London, April 7 : Massachusetts-based company Helicos BioSciences has developed a machine that can sequence single molecules of DNA and, thereby, reduce the time and cost of sequencing an individual's genome.
The effectiveness of the single-molecule DNA sequencers lies in the fact that they do not require the DNA to be 'amplified'-i.e. copied into multiple, identical strands-before it is sequenced.
The amplification step can introduce errors into the sequence and does not work well for some DNA fragments, making it difficult to sequence a genome's full complement of DNA.
"They're cool. Eventually, single-molecule sequencing will be what we use," Nature magazine quoted Edward Rubin, director of the US Department of Energy's Joint Genome Institute-a genome-sequencing facility in California-as saying.
Helicos' technique is based on a method called 'sequencing by synthesis', which begins by chopping the genome into small fragments.
An enzyme then attaches a short DNA tag onto the end of each fragment. The tag binds to a complementary DNA molecule attached to a platform, anchoring the DNA fragment in place.
# # # #
### [EXPLORE THE MATERIAL]
- 1) In the DNA sequencing article, rewrite the paragraph beginning "The amplification step can introduce errors" more briefly, keeping its main facts.
- 2) Return the passage of the DNA sequencing article from "The effectiveness of" up to and including "it is sequenced.", copied word for word.
# # # #
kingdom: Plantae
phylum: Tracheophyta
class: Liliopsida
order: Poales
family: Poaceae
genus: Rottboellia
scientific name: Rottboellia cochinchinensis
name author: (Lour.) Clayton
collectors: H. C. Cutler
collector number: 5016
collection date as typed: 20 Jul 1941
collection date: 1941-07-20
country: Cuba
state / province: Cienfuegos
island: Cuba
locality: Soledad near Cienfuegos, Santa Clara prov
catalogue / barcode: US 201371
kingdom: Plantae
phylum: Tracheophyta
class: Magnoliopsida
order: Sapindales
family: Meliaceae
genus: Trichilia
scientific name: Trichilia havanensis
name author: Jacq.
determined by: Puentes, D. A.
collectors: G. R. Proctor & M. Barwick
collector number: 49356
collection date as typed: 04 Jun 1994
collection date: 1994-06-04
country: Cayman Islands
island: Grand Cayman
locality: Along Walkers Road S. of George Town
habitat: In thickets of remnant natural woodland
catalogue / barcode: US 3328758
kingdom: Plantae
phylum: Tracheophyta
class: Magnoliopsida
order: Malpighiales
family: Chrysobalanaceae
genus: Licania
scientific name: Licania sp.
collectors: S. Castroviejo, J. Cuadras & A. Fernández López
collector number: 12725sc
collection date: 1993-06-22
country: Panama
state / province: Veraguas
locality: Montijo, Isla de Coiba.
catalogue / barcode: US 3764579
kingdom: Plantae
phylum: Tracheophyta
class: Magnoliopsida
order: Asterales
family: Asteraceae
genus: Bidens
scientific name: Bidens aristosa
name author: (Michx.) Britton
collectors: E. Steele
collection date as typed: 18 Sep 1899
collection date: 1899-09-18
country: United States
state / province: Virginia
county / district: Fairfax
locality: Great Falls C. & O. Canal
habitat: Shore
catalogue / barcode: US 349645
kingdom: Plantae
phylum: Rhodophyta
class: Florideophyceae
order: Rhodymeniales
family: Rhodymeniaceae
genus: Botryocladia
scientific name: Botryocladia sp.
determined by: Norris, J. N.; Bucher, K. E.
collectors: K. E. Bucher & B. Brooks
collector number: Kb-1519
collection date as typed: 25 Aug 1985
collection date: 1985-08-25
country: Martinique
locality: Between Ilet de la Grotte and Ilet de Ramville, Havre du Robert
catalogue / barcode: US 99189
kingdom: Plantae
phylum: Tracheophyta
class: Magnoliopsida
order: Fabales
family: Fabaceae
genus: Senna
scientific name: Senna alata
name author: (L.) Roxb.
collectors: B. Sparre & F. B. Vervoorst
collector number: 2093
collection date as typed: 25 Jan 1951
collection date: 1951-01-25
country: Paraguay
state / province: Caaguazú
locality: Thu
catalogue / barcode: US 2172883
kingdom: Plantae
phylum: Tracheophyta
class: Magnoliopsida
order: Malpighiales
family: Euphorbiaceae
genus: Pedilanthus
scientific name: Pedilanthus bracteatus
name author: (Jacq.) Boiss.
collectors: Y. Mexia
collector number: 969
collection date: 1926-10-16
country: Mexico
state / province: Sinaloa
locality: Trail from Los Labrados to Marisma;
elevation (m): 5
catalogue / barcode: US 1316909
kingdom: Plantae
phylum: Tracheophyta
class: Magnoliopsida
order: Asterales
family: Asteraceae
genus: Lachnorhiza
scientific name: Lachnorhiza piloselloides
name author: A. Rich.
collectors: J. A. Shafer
# # # #
### [WRITTEN RESPONSES]
- 1) Amplification can add errors to the sequence and works poorly on some DNA fragments. This makes it hard to sequence all of a genome's DNA.

- 2)
The effectiveness of the single-molecule DNA sequencers lies in the fact that they do not require the DNA to be 'amplified'-i.e. copied into multiple, identical strands-before it is sequenced.